House Minority Leader Kevin McCarthy (R-California) on Tuesday may have broken the law when he issued a threat to telecommunications companies that comply with a request by the January 6 committee to preserve and potentially turn over call records relating to the attack, including those of members of Congress.
McCarthy called out Democrats like January 6 committee chair Rep. Bennie Thompson (D-Mississippi) and House Speaker Nancy Pelosi (D-California), claiming that the committee’s request was an attempt to “strong-arm” communications companies.
He also dubiously claimed that it would be illegal for the companies to comply with the government request, leaving them with a threat. “[A] Republican majority will not forget and will stand with Americans to hold them fully accountable under the law,” he wrote. His office has failed to produce a specific law that the companies’ compliance would violate.
Legal experts disagree with McCarthy’s claim. CNN legal analyst Norm Eisen said Wednesday that “no, there is no law” that the telecommunications companies would be breaking. In fact, Eisen said, it would be illegal if the telecommunications companies destroyed the records or refused to turn them over, as McCarthy suggested they do.
“This is absolutely unjustified by [the] law and it raises serious questions under the House ethics rules,” Eisen said. “It meets the elements of obstruction. It’s a threat. It’s an attempt to stop them, through that threat, from turning over documents. It’s self-motivated, it’s corrupt. McCarthy is worried about what may be in those records on him.”
Democrats are also alarmed about McCarthy’s threat. “I see it as clear obstruction of justice,” Rep. Eric Swalwell (D-California) told The Washington Post. Swalwell said that officials should consider referring McCarthy’s threat to the Department of Justice. “He’s telling the telecommunications companies to not honor a lawful subpoena, or there could be some penalty down the line,” Swalwell continued.
While it is known that McCarthy had a call with President Donald Trump on January 6, there is little information on the content of that call. And though nearly eight months have passed since the attack, McCarthy has remained guarded about what he discussed with Trump that day.
The records, which the committee began seeking last week, may shine a light on his fellow Republicans lawmakers too. Rep. Jim Jordan (R-Ohio) also had a phone call with Trump that day; other lawmakers like Representatives Mo Brooks (R-Alabama) and Lauren Boebert (R-Colorado) have been accused of collaborating with members of the far right in planning the attack.
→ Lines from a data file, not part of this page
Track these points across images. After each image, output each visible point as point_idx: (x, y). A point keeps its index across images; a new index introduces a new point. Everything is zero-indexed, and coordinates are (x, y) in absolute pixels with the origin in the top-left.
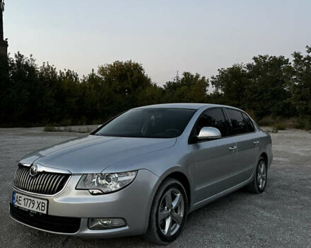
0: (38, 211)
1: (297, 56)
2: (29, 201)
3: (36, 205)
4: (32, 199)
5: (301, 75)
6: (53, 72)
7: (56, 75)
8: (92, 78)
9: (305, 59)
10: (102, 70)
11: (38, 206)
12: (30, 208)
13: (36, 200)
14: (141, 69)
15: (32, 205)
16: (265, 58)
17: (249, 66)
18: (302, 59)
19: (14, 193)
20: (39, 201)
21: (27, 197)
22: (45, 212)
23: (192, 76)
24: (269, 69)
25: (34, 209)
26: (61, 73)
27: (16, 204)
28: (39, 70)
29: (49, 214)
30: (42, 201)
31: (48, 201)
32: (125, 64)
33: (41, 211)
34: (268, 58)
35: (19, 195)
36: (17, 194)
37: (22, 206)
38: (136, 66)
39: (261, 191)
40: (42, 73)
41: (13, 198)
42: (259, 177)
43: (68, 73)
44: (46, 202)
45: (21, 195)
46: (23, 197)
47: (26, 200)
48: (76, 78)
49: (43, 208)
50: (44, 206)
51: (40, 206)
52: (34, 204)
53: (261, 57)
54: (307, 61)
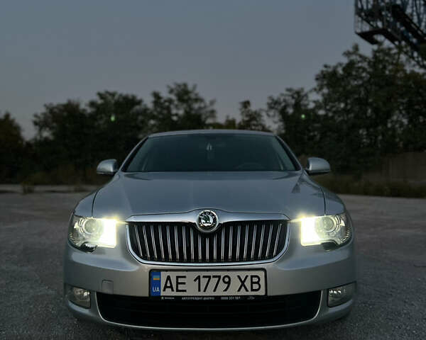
1: (157, 96)
2: (214, 281)
3: (235, 284)
4: (222, 274)
5: (163, 120)
11: (243, 285)
12: (219, 293)
15: (222, 286)
16: (113, 95)
17: (92, 104)
18: (162, 101)
19: (156, 272)
20: (243, 274)
21: (203, 274)
22: (262, 292)
27: (167, 293)
29: (269, 294)
30: (250, 273)
31: (265, 270)
33: (250, 293)
35: (175, 274)
36: (165, 274)
37: (192, 293)
46: (193, 274)
47: (204, 280)
49: (256, 286)
50: (258, 283)
51: (248, 284)
52: (229, 283)
53: (107, 92)
54: (167, 104)
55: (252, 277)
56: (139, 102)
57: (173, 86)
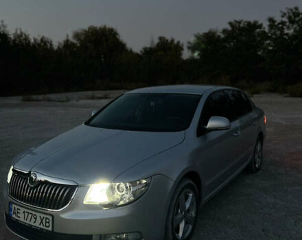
0: (41, 226)
1: (271, 20)
2: (30, 215)
3: (39, 220)
4: (34, 213)
5: (275, 39)
6: (26, 38)
7: (29, 42)
8: (67, 44)
9: (279, 24)
10: (77, 36)
11: (42, 222)
12: (32, 223)
13: (38, 214)
14: (116, 34)
15: (33, 220)
16: (240, 22)
17: (224, 31)
18: (276, 24)
19: (11, 203)
20: (42, 216)
21: (26, 210)
22: (50, 229)
23: (167, 41)
24: (244, 33)
25: (37, 224)
26: (35, 40)
27: (14, 216)
28: (12, 36)
29: (55, 230)
31: (53, 216)
32: (100, 29)
33: (45, 228)
34: (242, 23)
35: (17, 207)
36: (14, 206)
37: (22, 219)
38: (111, 30)
39: (258, 170)
40: (15, 40)
41: (10, 209)
42: (256, 156)
43: (42, 40)
44: (50, 218)
45: (19, 208)
46: (22, 210)
47: (26, 214)
48: (51, 45)
49: (47, 224)
50: (48, 222)
51: (44, 221)
52: (36, 219)
53: (235, 21)
54: (280, 26)
55: (46, 218)
56: (260, 26)
57: (285, 11)
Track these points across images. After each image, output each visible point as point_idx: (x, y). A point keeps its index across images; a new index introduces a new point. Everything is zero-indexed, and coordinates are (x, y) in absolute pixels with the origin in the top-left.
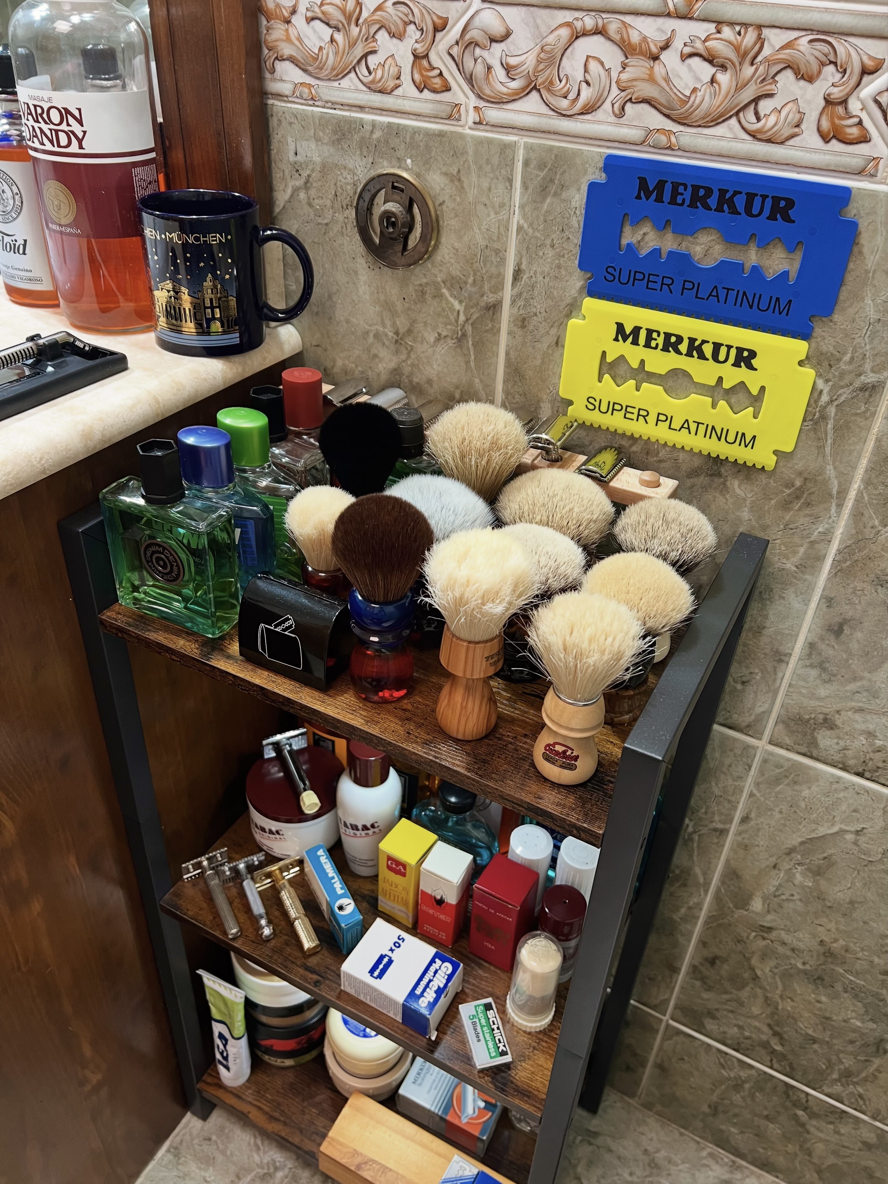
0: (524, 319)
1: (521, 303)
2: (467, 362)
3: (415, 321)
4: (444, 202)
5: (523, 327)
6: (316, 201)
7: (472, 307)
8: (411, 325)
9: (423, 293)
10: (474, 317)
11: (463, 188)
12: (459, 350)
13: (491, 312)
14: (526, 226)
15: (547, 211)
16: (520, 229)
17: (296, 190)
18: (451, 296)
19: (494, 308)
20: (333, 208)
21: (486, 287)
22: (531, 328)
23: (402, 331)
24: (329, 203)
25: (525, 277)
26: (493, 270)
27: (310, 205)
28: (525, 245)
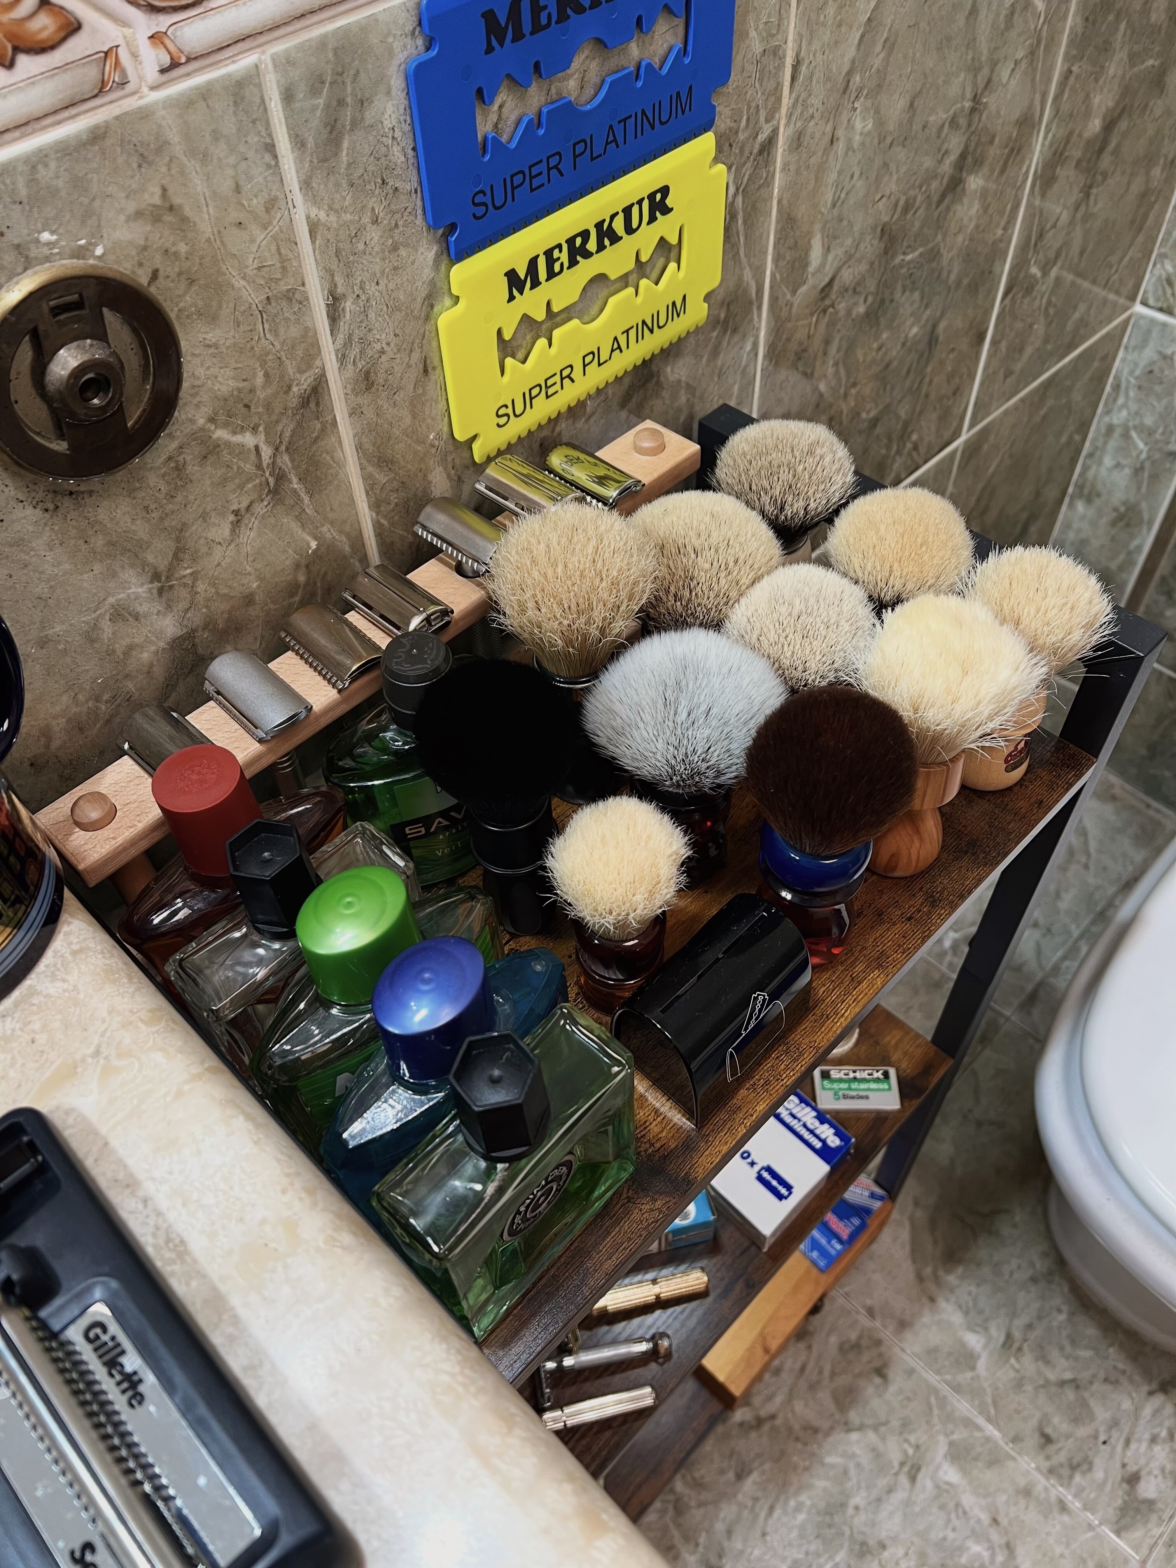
0: (367, 375)
2: (300, 515)
3: (182, 529)
5: (369, 386)
10: (287, 435)
12: (278, 509)
13: (312, 405)
14: (322, 215)
15: (349, 165)
18: (234, 433)
19: (314, 395)
21: (290, 370)
22: (381, 378)
25: (347, 305)
26: (293, 332)
28: (332, 251)
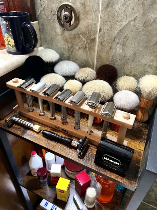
0: (102, 42)
1: (101, 38)
2: (87, 54)
3: (73, 44)
4: (80, 11)
5: (102, 44)
6: (47, 13)
7: (88, 40)
8: (72, 45)
9: (75, 37)
10: (89, 42)
11: (85, 7)
12: (85, 51)
13: (93, 41)
14: (103, 16)
15: (109, 12)
16: (101, 17)
17: (41, 11)
18: (82, 37)
19: (94, 40)
20: (51, 15)
21: (92, 34)
22: (104, 44)
23: (70, 47)
24: (50, 14)
25: (102, 31)
26: (94, 29)
27: (45, 15)
28: (102, 22)
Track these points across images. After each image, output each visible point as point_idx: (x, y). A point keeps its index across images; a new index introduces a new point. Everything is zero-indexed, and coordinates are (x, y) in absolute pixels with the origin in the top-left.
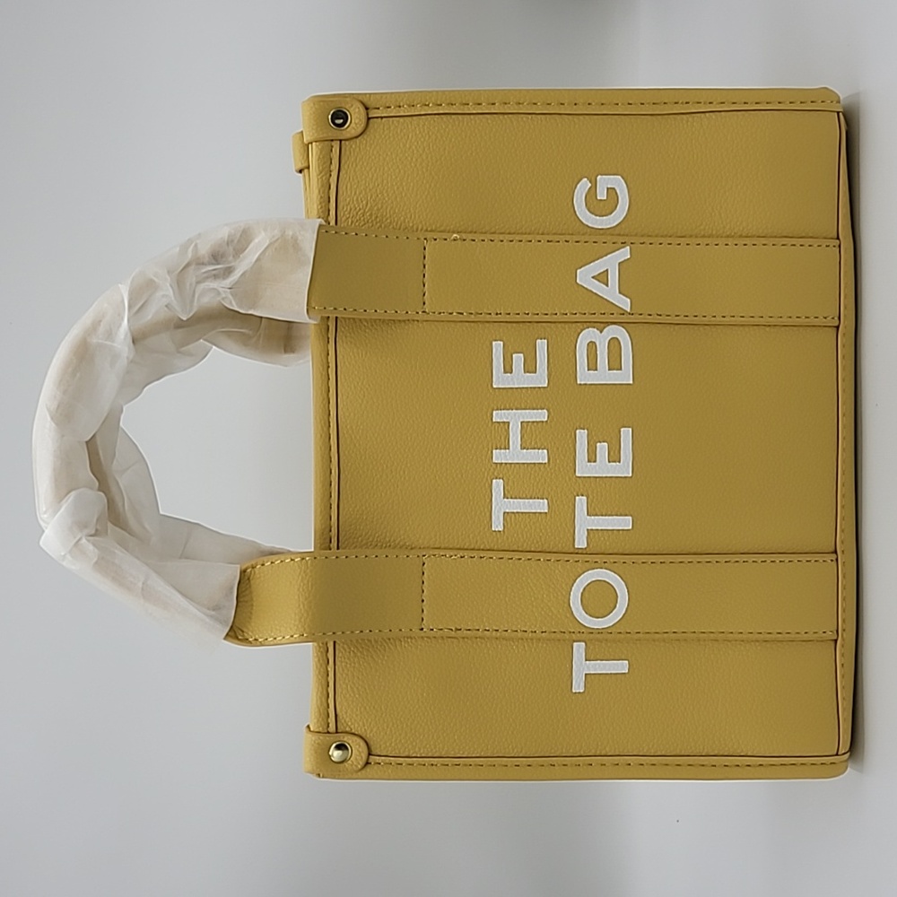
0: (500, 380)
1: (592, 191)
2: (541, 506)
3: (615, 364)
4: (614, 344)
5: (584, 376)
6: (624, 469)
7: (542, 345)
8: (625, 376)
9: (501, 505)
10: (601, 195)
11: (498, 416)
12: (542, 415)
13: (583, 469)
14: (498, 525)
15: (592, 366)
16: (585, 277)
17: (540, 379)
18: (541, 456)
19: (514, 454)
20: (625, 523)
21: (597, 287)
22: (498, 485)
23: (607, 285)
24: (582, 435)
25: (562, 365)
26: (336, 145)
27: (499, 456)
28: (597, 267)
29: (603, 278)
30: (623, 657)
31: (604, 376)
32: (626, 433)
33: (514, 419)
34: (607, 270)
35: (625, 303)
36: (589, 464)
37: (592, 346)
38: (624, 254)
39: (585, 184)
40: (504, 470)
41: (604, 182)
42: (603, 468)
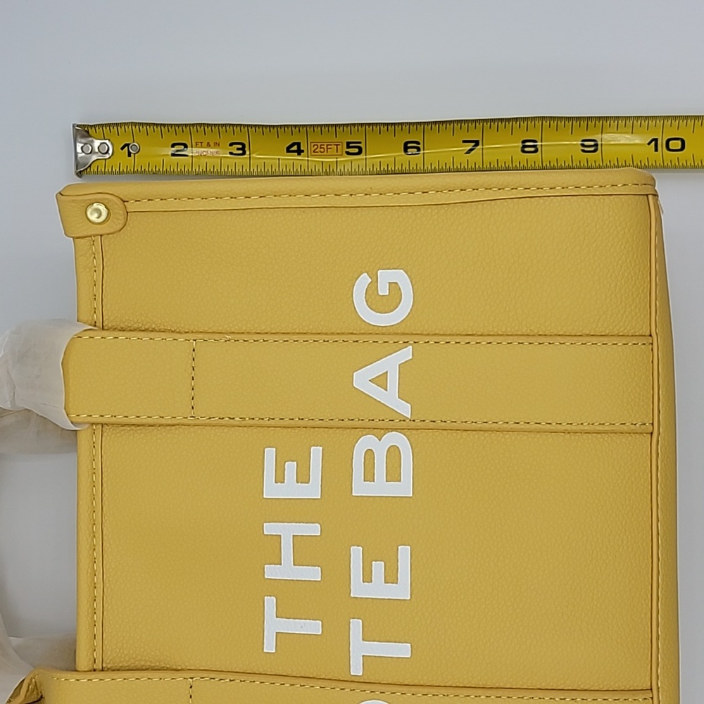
0: (271, 490)
1: (372, 289)
2: (314, 627)
3: (393, 475)
4: (393, 452)
5: (360, 488)
6: (401, 591)
7: (316, 453)
8: (404, 488)
9: (274, 625)
10: (383, 290)
11: (270, 529)
12: (314, 529)
13: (359, 589)
14: (270, 646)
15: (369, 476)
16: (362, 380)
17: (312, 490)
18: (313, 574)
19: (285, 570)
20: (403, 650)
21: (374, 392)
22: (270, 603)
24: (356, 553)
25: (337, 473)
27: (271, 572)
28: (375, 369)
29: (381, 381)
31: (381, 487)
32: (404, 552)
33: (286, 532)
35: (405, 409)
36: (364, 584)
37: (369, 454)
38: (406, 354)
39: (364, 280)
40: (278, 587)
41: (386, 277)
42: (378, 589)
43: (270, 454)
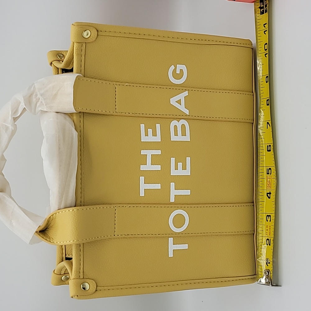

A spokesperson for the committee said that the group is not fazed by McCarthy’s threat. “The Select Committee is investigating the violent attack on the Capitol and attempt to overturn the results of last year’s election,” the spokesperson said in a statement, per Politico. “We’ve asked companies not to destroy records that may help answer questions for the American people. The committee’s efforts won’t be deterred by those who want to whitewash or cover up the events of January 6th, or obstruct our investigation.”
Republicans have spent the last several months downplaying the violent attempt — which resulted in the death of seven people — to get Congress to reinstate Trump against the will of the voters. The party’s motivations, meanwhile, have remained relatively clear: to obstruct the investigation by every means possible. Trump last week also tried to prevent communications logs related to January 6 from coming out after the committee requested documents from the White House.
Earlier this year, Republicans struck down a bill that would have created a bipartisan January 6 commission, even after Democrats had made several concessions to get them on board. Then, McCarthy attempted to sabotage the House committee, picking questionable figures like avid Trump supporter Rep. Jordan who was fully behind the attempt to overthrow the election results to investigate the attack.